# [PROVIDED DATA]
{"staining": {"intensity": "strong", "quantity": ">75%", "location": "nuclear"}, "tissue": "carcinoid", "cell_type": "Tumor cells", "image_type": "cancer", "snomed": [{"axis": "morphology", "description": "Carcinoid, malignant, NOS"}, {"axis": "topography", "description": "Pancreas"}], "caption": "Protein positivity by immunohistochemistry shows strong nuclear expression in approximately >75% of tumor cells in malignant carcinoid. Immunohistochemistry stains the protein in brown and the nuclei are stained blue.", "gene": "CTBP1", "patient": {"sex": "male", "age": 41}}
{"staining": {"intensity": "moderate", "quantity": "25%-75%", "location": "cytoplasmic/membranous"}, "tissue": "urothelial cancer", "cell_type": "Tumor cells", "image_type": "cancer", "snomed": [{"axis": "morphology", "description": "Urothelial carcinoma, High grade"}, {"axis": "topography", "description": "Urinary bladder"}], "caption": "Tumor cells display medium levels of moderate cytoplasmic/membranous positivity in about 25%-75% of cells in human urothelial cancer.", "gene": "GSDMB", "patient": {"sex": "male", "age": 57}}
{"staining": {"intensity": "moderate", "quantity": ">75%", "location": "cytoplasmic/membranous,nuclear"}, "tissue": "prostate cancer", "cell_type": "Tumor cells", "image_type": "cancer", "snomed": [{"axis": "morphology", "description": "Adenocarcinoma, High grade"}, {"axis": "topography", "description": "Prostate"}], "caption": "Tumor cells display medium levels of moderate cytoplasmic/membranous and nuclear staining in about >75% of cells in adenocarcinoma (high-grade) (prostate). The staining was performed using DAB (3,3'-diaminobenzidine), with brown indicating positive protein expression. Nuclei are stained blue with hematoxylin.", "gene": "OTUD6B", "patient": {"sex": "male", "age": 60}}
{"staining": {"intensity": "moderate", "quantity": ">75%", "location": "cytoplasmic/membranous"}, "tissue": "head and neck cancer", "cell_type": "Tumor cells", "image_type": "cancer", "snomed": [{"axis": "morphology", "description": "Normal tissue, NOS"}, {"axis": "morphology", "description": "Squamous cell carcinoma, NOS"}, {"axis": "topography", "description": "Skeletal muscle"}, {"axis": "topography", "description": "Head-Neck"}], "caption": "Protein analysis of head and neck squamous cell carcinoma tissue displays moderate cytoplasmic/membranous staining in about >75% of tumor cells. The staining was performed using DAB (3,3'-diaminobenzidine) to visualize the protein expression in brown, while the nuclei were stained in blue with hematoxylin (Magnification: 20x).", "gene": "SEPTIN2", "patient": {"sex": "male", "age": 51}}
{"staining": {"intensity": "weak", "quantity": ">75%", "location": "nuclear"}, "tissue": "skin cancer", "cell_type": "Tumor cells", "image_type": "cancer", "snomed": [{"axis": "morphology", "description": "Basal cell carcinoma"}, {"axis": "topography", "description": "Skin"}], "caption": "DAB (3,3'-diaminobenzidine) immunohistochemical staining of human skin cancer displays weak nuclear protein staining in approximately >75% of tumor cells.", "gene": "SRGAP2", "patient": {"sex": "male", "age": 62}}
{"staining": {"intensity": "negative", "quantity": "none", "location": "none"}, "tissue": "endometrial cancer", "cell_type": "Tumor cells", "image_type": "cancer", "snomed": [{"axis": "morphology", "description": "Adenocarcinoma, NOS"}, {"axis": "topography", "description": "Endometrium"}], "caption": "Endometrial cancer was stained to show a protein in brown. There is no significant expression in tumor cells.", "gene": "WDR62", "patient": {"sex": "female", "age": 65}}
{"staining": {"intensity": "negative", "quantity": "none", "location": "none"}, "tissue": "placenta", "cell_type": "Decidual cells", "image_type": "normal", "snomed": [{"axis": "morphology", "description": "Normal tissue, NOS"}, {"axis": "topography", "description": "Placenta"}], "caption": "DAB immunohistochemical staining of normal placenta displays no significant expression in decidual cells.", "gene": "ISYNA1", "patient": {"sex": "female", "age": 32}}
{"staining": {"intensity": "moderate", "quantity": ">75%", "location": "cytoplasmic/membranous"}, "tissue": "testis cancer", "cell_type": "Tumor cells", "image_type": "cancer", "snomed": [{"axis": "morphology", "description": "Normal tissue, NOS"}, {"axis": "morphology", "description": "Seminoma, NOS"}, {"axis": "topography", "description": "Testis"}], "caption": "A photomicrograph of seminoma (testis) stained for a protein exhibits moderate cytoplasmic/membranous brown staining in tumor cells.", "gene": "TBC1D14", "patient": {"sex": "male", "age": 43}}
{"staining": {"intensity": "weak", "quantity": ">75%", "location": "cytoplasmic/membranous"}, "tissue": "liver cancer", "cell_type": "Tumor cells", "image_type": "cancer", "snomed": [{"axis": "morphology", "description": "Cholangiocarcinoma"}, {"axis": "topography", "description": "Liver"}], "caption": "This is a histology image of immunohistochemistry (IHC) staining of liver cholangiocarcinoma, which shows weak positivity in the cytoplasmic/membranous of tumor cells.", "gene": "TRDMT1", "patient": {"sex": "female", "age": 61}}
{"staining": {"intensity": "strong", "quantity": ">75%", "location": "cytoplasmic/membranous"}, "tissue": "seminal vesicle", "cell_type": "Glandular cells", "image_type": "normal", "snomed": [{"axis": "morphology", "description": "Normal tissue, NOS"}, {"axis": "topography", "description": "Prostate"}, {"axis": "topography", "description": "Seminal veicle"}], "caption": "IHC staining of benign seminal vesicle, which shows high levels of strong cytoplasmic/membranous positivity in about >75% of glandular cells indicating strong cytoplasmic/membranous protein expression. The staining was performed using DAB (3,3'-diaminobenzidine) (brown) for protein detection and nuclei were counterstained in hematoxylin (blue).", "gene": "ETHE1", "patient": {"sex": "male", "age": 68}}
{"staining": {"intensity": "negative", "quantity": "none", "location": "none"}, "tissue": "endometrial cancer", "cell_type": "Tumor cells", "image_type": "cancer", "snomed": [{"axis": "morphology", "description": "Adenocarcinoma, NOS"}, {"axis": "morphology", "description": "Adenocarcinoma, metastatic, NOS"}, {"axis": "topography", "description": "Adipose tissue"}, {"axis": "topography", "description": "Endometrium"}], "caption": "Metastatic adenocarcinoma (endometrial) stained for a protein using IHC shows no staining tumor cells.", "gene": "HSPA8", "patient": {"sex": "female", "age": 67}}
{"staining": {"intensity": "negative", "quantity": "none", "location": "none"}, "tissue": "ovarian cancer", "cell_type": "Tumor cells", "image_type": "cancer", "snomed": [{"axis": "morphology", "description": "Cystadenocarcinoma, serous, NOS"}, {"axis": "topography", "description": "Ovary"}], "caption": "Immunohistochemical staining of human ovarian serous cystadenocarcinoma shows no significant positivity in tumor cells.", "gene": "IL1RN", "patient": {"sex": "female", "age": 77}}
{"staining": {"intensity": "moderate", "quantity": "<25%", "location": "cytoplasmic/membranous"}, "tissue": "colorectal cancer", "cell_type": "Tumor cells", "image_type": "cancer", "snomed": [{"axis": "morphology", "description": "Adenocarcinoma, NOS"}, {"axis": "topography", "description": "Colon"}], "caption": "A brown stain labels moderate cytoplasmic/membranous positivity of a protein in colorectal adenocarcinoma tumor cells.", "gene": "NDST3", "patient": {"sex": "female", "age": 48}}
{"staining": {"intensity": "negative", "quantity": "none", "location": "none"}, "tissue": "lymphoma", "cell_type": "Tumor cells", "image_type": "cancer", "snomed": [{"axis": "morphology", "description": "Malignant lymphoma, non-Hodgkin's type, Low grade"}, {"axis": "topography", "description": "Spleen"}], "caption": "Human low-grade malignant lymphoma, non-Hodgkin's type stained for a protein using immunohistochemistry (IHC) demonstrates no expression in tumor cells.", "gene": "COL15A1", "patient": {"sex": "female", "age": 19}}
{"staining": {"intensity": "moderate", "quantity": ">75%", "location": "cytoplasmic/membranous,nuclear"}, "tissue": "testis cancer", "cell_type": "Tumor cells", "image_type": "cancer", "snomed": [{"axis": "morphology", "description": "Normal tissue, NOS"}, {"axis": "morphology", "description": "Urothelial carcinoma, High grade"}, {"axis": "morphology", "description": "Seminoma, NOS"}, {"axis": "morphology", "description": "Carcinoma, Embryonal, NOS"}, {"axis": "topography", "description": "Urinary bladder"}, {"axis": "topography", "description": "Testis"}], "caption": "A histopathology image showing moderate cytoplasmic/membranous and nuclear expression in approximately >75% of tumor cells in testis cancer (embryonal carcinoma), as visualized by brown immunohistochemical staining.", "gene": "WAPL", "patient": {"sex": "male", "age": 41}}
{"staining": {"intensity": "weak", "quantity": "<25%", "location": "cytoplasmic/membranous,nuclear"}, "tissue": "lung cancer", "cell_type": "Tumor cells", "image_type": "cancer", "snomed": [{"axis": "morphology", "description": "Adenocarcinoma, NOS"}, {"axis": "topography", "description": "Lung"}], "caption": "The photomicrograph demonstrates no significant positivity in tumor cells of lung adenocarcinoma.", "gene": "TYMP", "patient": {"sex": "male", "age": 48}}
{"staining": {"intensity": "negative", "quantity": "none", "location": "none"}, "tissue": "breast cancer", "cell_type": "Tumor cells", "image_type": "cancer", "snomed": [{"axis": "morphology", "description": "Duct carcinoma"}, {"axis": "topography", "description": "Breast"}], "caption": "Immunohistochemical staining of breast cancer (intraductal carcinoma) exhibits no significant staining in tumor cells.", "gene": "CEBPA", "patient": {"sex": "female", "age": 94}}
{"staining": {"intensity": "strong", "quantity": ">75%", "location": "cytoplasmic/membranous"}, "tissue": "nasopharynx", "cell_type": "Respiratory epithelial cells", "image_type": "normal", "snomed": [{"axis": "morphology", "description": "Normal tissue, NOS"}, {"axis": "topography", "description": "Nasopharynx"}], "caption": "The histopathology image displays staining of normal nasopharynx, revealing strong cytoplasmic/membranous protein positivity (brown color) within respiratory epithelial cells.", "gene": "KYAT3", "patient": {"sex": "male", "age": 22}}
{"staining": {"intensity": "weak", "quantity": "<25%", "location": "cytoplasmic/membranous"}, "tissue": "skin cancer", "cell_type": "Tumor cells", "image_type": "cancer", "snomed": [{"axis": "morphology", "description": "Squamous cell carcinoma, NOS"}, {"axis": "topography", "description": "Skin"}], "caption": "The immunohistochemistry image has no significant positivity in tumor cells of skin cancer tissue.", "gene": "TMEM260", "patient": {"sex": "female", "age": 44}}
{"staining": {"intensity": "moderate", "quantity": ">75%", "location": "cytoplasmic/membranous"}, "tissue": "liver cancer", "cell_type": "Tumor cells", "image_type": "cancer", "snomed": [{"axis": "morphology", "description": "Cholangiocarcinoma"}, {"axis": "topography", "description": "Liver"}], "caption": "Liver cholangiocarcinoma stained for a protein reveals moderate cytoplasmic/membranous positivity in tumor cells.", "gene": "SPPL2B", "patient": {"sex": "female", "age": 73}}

# [PROBLEM DETAILS]
Your answer must consist solely of the lines above between the line holding "of human ovarian" and the line holding "non-Hodgkin's type, Low", inclusive, copied exactly.

# [SOLVED PROBLEM]
{"staining": {"intensity": "negative", "quantity": "none", "location": "none"}, "tissue": "ovarian cancer", "cell_type": "Tumor cells", "image_type": "cancer", "snomed": [{"axis": "morphology", "description": "Cystadenocarcinoma, serous, NOS"}, {"axis": "topography", "description": "Ovary"}], "caption": "Immunohistochemical staining of human ovarian serous cystadenocarcinoma shows no significant positivity in tumor cells.", "gene": "IL1RN", "patient": {"sex": "female", "age": 77}}
{"staining": {"intensity": "moderate", "quantity": "<25%", "location": "cytoplasmic/membranous"}, "tissue": "colorectal cancer", "cell_type": "Tumor cells", "image_type": "cancer", "snomed": [{"axis": "morphology", "description": "Adenocarcinoma, NOS"}, {"axis": "topography", "description": "Colon"}], "caption": "A brown stain labels moderate cytoplasmic/membranous positivity of a protein in colorectal adenocarcinoma tumor cells.", "gene": "NDST3", "patient": {"sex": "female", "age": 48}}
{"staining": {"intensity": "negative", "quantity": "none", "location": "none"}, "tissue": "lymphoma", "cell_type": "Tumor cells", "image_type": "cancer", "snomed": [{"axis": "morphology", "description": "Malignant lymphoma, non-Hodgkin's type, Low grade"}, {"axis": "topography", "description": "Spleen"}], "caption": "Human low-grade malignant lymphoma, non-Hodgkin's type stained for a protein using immunohistochemistry (IHC) demonstrates no expression in tumor cells.", "gene": "COL15A1", "patient": {"sex": "female", "age": 19}}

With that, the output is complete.